I'm not really sure how to begin this other than to say that this is no judgement on anyone else, not on anyone's weight or size, measurements or eating habits. It's just about me and how I feel about my own body. I also want to say that in now way do I think I look bad or ugly at the weight and size and measurements that I currently have. That's not really the point. The point is that I don't want to just say, "Well, I've had all these kids and this is what five pregnancies do to a gal and it's just the way things are and I'll just live with it." It's more about the slippery slope of putting on more and more weight as I age and attempting to take preventative measures so that 10 or 20 years from now I'm not at an unhealthy weight that will be that much harder to lose. So I'm setting myself a goal.
I got married at 19, about three months before I turned 20 years old. I was 113lbs and my measurements were 34-26-36. (Ever since I learned to sew at 17 I've kept track of my measurements.) Well, a month after I turned 21 I had Canon, and then 12 months later I had Ephraim. After he was born, John left for Iraq and I joined a gym so I would have something to do. Thanks to pilates and the eliptical I quickly got back down to my pre-mom size and thanks to weight training I was a fit and trim, too! (Because believe it or not, you can be skinny and still be flabby. Lack of body fat does not equal having toned muscles.) Then John came back from Iraq and 9 months later we had Doyle and I never quite got back down to my former size. I hung on to an extra 7-10 lbs and then got pregnant again and had Hickory and hung on to another 7-10 lbs from that pregnancy. When Hickory was 6 months old I had the enormous surprise of getting pregnant with Nicola and there was another 10 pounds.
Now, I know it's quite common and some might even say normal to hold on to some extra weight after having a baby, and especially after having five babies but I am just not down with that. If I surrender those 27 pounds, how much easier is it going to be to shrug off putting on more weight as the years go on and my metabolism slows? As it stands I'm a mother of five and I don't plan on having any more. I really didn't plan on having that fifth one, but it is such a lovely blessing to finally have another girl in the house. I'm still out numbered, but at least I'm not totally alone anymore. lol. I've also always said that I wanted to be done having kids by the time I reached 30. Well, this coming January I will hit 29 and I'm stoked to be going into the last year of my twenties. It's been a great decade, but a tough one as well and I'm glad to have a new chapter of life happening for my 30's. So mindful of that I want to enter my 30's in the best shape I can. I was a certain weight and size when I entered my twenties and I plan on leaving my twenties the same way, five kids or not.
When I got weighed at my first check-up with Nicola's pregnancy I was 130 and as of this morning I am 129! Woot woot!

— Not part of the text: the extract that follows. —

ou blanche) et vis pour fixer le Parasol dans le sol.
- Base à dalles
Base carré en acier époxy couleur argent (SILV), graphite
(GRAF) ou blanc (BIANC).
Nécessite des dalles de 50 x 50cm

I'm not really exercising at all right now. (I was doing P90X for about a week or so, but it was taking me over 2 hours to get through a 1 hour dvd because of having to stop to take care of the kids, and I can't just work out after the kids go to bed because the older boys' room is below the living room and the creaking floor from me jumping all around keeps them up.) Right now, I'm just watching my caloric intake with the MyFitnessPal app on my iphone (but you can also do it online through their website if you don't have a smart phone.) It's REALLY helped me to take notice of what I'm eating. I think I'm also going to see if there's room in the budget to join a gym so that I someone else can tend to the babies while I work out. That way I get some time to take care of myself, Doyle gets to play with some other kids his age, and the little ones won't be getting neglected.
It's isn't only a weight/size issue though. While John was in Iraq and I had turned into a gym rat, I just felt better. Exercise helped me so much dealing with the stress of taking care of everything while John was away. I also had so much more energy and enthusiasm and the more I worked out the more I wanted to try new things, take on new challenges and even just spend more time outside. I miss feeling so excited about life and wanting to get out into the world and DO things. I think my whole family could benefit from that.
So there you go. Currently I am 129 pounds and measure 36-30.5-38 with a goal of 113 pounds and measurements of 34-26-36 (though I wouldn't mind hanging on to those extra inches up top!) I'm not sure how things are going to go over the next few months with Thanksgiving and Christmas coming up, but we'll see! Maybe it's crazy to think that I can be the same size at 30 with five kids as I was at 20 with no kids, but I'm sure if I work hard enough I can make it happen!